Pazartesi, Ağustos 22, 2011

Fotoğraf dili üzerine bir alıntı…


Fotoğraf, kesinlikle makinelere bırakılacak birşey değildir. “Ben olayı biliyorum, sahneyi görüyorum, karşısına gelip deklanşöre basıyorum” demek işi çözmez. Sahneyi görüntüye dönüştürmek, görsel dile hakim olmak gerekir. Biz belgesel projelerde genellikle bir süreç anlatmaya kalkışırız. Oysa fotoğraf süreç anlatmaz, öncesi ve sonrası olmayan anlık bir durumu gösterir. Eğer bir anlık bir tespitle görünenler süreç hakkında gereken simgeleri içermiyorlarsa birinin fotoğrafın yanıbaşında ne olup bittiğini sözlü olarak anlatması gerekir ki, bu fotoğrafın başarısızlığını gösterir. Bu yönüyle fotoğraf tek kare işidir.
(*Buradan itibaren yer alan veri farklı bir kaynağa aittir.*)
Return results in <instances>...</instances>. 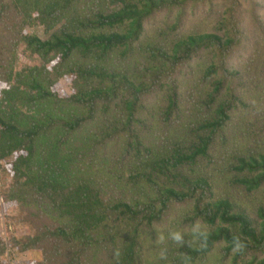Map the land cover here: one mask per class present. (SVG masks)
Here are the masks:
<instances>
[{
	"label": "trees",
	"instance_id": "1",
	"mask_svg": "<svg viewBox=\"0 0 264 264\" xmlns=\"http://www.w3.org/2000/svg\"><path fill=\"white\" fill-rule=\"evenodd\" d=\"M0 171V264H264V0H0Z\"/></svg>",
	"mask_w": 264,
	"mask_h": 264
},
{
	"label": "rangeland",
	"instance_id": "2",
	"mask_svg": "<svg viewBox=\"0 0 264 264\" xmlns=\"http://www.w3.org/2000/svg\"><path fill=\"white\" fill-rule=\"evenodd\" d=\"M9 183V179H8V177L6 178L5 177V174H3L1 171H0V189L1 188H3V187H5L7 184ZM14 208H12V209H10V211H11V213H13V215H16V212H15V210H13ZM4 222L5 221H2V219H0V227H1V231H4V225L6 224H4ZM26 225V224H25ZM25 225H23V224H17V223H11L10 224V226H9V229L10 228H13V229H17V230H25ZM21 233H24V232H21ZM29 256V254H26V256ZM23 257V256H22ZM22 257H19V259L20 258H22Z\"/></svg>",
	"mask_w": 264,
	"mask_h": 264
},
{
	"label": "clouds",
	"instance_id": "3",
	"mask_svg": "<svg viewBox=\"0 0 264 264\" xmlns=\"http://www.w3.org/2000/svg\"><path fill=\"white\" fill-rule=\"evenodd\" d=\"M175 239L180 240L181 237H180L179 235H176V236H175Z\"/></svg>",
	"mask_w": 264,
	"mask_h": 264
}]
</instances>
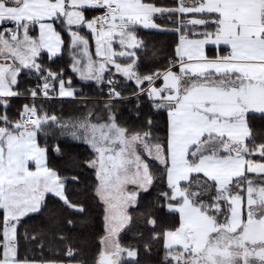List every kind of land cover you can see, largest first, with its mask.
I'll list each match as a JSON object with an SVG mask.
<instances>
[{"label": "snow or ice", "instance_id": "snow-or-ice-1", "mask_svg": "<svg viewBox=\"0 0 264 264\" xmlns=\"http://www.w3.org/2000/svg\"><path fill=\"white\" fill-rule=\"evenodd\" d=\"M0 264H264V0H0Z\"/></svg>", "mask_w": 264, "mask_h": 264}, {"label": "trees", "instance_id": "trees-1", "mask_svg": "<svg viewBox=\"0 0 264 264\" xmlns=\"http://www.w3.org/2000/svg\"><path fill=\"white\" fill-rule=\"evenodd\" d=\"M173 36L171 35H166V36H160V37H157V39L161 42V43H170L172 40H173Z\"/></svg>", "mask_w": 264, "mask_h": 264}]
</instances>
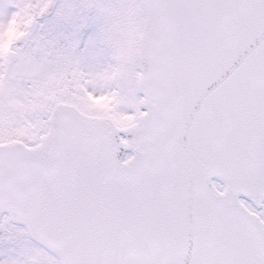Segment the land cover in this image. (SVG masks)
Returning a JSON list of instances; mask_svg holds the SVG:
<instances>
[{
	"label": "water",
	"instance_id": "water-1",
	"mask_svg": "<svg viewBox=\"0 0 264 264\" xmlns=\"http://www.w3.org/2000/svg\"><path fill=\"white\" fill-rule=\"evenodd\" d=\"M140 1L145 114L54 103L35 146L0 144V217L59 264H264L238 201L264 200V0Z\"/></svg>",
	"mask_w": 264,
	"mask_h": 264
},
{
	"label": "rangeland",
	"instance_id": "rangeland-1",
	"mask_svg": "<svg viewBox=\"0 0 264 264\" xmlns=\"http://www.w3.org/2000/svg\"><path fill=\"white\" fill-rule=\"evenodd\" d=\"M45 1L0 0V141L35 144L55 101L119 126L130 123L142 111L135 89L137 1L61 0L37 24ZM260 215L264 220V210ZM21 231L0 227V264H51Z\"/></svg>",
	"mask_w": 264,
	"mask_h": 264
}]
</instances>
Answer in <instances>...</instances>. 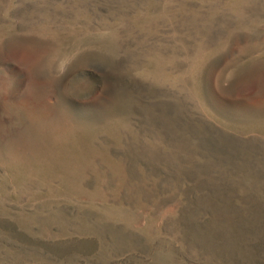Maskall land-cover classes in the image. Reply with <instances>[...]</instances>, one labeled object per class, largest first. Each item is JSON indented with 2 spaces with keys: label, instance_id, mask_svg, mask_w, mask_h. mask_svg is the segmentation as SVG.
Wrapping results in <instances>:
<instances>
[{
  "label": "rangeland",
  "instance_id": "obj_1",
  "mask_svg": "<svg viewBox=\"0 0 264 264\" xmlns=\"http://www.w3.org/2000/svg\"><path fill=\"white\" fill-rule=\"evenodd\" d=\"M263 256L264 0H0V264Z\"/></svg>",
  "mask_w": 264,
  "mask_h": 264
},
{
  "label": "trees",
  "instance_id": "obj_2",
  "mask_svg": "<svg viewBox=\"0 0 264 264\" xmlns=\"http://www.w3.org/2000/svg\"><path fill=\"white\" fill-rule=\"evenodd\" d=\"M260 238H261V236H260ZM258 251H259V250H258ZM258 251H257V252H258ZM256 254H257V253H256ZM263 257H264V256H263ZM263 260H264V259H263Z\"/></svg>",
  "mask_w": 264,
  "mask_h": 264
}]
</instances>
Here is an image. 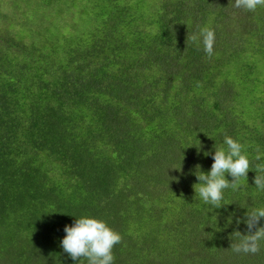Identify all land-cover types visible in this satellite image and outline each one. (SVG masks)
<instances>
[{"label":"trees","instance_id":"obj_1","mask_svg":"<svg viewBox=\"0 0 264 264\" xmlns=\"http://www.w3.org/2000/svg\"><path fill=\"white\" fill-rule=\"evenodd\" d=\"M37 1L56 36L29 32L0 0V264H78L61 241L81 216L121 234L114 264H264V241L255 255L230 249L245 213L264 207V8ZM80 1L91 25L64 26ZM203 27L216 35L210 59L187 42ZM226 135L252 170L214 208L195 171H210L205 153Z\"/></svg>","mask_w":264,"mask_h":264},{"label":"clouds","instance_id":"obj_2","mask_svg":"<svg viewBox=\"0 0 264 264\" xmlns=\"http://www.w3.org/2000/svg\"><path fill=\"white\" fill-rule=\"evenodd\" d=\"M236 9L245 12H255L258 7L264 8V0H230ZM202 43L203 51L210 59L214 54L216 41L215 31L203 27L198 33L188 34L187 42ZM214 153L208 152L205 155H212L213 164L208 172L196 166L195 175L199 181L193 185L196 195L214 208H220L224 200L226 189L238 190L242 187V178L248 179V172L252 170L251 161L247 155L244 145L231 136H225L223 144L214 145ZM264 153L257 149L256 161H261ZM254 177L255 187L264 191V163H257ZM231 176L229 180L227 176ZM243 223L247 226V234L235 231L232 236L231 250L237 254L255 255L261 250V242L264 241V226L261 220L264 219V207L252 208L245 213ZM239 223V222H238ZM66 235L61 241L63 251L67 253L78 264H114V247L122 242L121 234L110 227L106 221L89 216L76 217L71 225L64 228ZM232 237H235V242Z\"/></svg>","mask_w":264,"mask_h":264},{"label":"rangeland","instance_id":"obj_3","mask_svg":"<svg viewBox=\"0 0 264 264\" xmlns=\"http://www.w3.org/2000/svg\"><path fill=\"white\" fill-rule=\"evenodd\" d=\"M15 3L12 5V3ZM12 3L8 4V7L11 8V13L15 16V18L22 25H34L29 32H45L51 37L56 36L60 33V30H57L54 26L52 20L49 19L48 11H40L39 6L41 5V1L37 0H12ZM77 6L73 10L70 9L68 12V19L64 26H69L73 19L79 20V25L82 27L84 24L89 26L92 23V19L89 16L84 15L83 11L85 10V3L78 2L75 3ZM58 18V17H56ZM76 27V24L74 25ZM62 30V29H61ZM28 36V35H27ZM30 37H28V40Z\"/></svg>","mask_w":264,"mask_h":264}]
</instances>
Her an ne anlatılıyorsa söylenecek söz o karede noktalanmalıdır. Ama bunun yanına ikinci bir söz, bir cümle daha gelebilir. Oluşacak bütün ise bir fotoğraf metnidir. Ama bu kesinlikle art arda fotoğraflarla bir eylemin nerede ise sinema diliyle anlatılabileceği gibi algılanmamalıdır.

[ Prof.Sabit Kalfagil, fotoğraf dergisi 92.Sayı ]
Çeşitli mecralarda yapılan yüzlerce fotoğraf tanımı içerisinde sanırım en çok içime sinen bu tanım oldu. Kendi adıma fotoğraf kompozisyonunu geliştirmek için bu tanımı akıldan çıkarmamak gerek diye düşünüyorum.